The group’s stated goals are similar to those pursued by the Kremlin, including the neutralization of the EU and NATO.
Those who are gathering under the RIM’s umbrella, including Heimbach, claim to espouse support for all nationalists, regardless of ethnicity or state. But when asked if such support applies to other post-Soviet states – say, to Kazakhstan or Ukraine – Heimbach struggled to overcome the tension between supporting nationalist objectives and supporting Russian claims to a sphere of influence. “[Ukrainian President Petro] Poroshenko is Jewish,” Heimbach told EurasiaNet.org. “A huge number of governors are Jewish. They’re not ethnic Ukrainians.
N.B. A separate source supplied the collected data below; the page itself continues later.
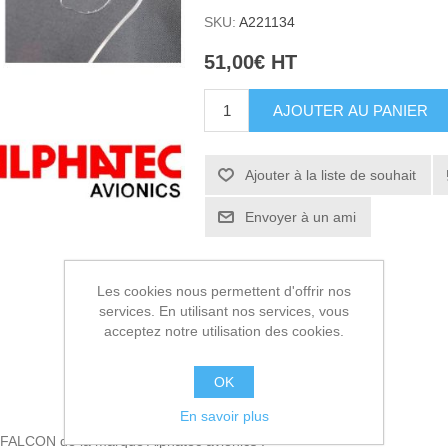
SKU:
A221134
51,00€ HT
AJOUTER AU PANIER
Ajouter à la liste de souhait
Envoyer à un ami
Les cookies nous permettent d'offrir nos
services. En utilisant nos services, vous
acceptez notre utilisation des cookies.
OK
En savoir plus
 FALCON de la marque Alphatec avionics .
So how can you be a nationalist fighting to align your nation with the EU and with NATO, and the government isn’t even being run by native Ukrainians?”
For the record, Poroshenko says he is not Jewish.
As he strives to build support for his group, hoping to steer it from the fringe into the mainstream, Heimbach is counting on Moscow’s support. “Russia’s our most powerful ally,” he said. “Imagine what could happen to our party when Russia takes interest.”
Moscow remains the linchpin within the burgeoning alliance of trans-Atlantic nationalists, Heimbach added. “[The upcoming conference in Russia] is a broad coalition of all ethno-nationalists – all nationalists that reject neoliberalism, and reject globalism, coming together as a united front, based out of Russia,” Heimbach said. During the Soviet period, “there was the Comintern, the Communist International. And in the modern era, it’s almost like a nationalist version – or the Traditionalist International.”